1) How would each thinker answer the question: how does one know they are not a brain in a vat?
2) What are the distinctive features of the rationalist and empiricist approaches to human knowledge?
3) How does each approach account for the fact that things are not always as they appear to be?

The conversation style should be done similar to a Socratic Dialogue  as illustrated in either the Apology or the Republic from the introduction or chapter 2, in which Socrates cross-examines his interlocutor using the dialectical method. Incorporate the class material whenever it is appropriate. Remember, your primary objective is to communicate that you have read, thought about, and understood in some detail the rationalist and empiricist positions as developed in chapters two and three.

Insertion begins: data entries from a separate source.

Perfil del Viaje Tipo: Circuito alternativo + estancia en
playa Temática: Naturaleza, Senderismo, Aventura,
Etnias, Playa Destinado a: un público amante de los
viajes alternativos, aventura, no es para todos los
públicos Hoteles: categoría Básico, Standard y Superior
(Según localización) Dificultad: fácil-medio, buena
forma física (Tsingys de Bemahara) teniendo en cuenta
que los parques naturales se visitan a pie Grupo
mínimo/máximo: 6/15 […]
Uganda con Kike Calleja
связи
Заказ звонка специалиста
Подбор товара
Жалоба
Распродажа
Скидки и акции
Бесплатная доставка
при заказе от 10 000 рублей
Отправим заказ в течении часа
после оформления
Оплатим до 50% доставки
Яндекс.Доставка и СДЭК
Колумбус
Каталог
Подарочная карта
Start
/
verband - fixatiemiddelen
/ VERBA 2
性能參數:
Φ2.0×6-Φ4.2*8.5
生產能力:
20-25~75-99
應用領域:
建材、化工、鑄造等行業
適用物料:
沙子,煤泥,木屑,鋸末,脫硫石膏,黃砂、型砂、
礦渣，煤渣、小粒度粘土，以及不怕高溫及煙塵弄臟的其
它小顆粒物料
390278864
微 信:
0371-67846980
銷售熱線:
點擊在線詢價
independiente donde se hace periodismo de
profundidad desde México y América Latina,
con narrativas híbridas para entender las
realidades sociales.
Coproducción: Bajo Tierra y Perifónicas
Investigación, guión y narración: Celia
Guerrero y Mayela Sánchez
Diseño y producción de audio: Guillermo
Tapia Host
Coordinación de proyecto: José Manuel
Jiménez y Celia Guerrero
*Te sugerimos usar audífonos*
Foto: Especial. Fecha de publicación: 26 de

Moreover, feel free to do any outside research to supplement your dialogue. I only ask that you properly cite any and all of your sources (including the textbook) and include only sources that have scholarly credentials (i.e., no websites!!! you may only use peer-reviewed journal articles and books from academic presses)

Furthermore, I would encourage you to be creative with this assignment. Im not only looking for a substantive conversation between characters but also an interesting one!!! You are free to set up the dialogue anyway you wish, putting your characters in the setting of your choosing (using a narrator at the beginning is fine). However, I do want the characters to stay on topic the whole time and not waste large parts of the dialogue using dressed up, flowery, or poetic language. Be sure that each section of the dialogue has a clear theme and refrains from bouncing around from point to point without a clear direction or structure.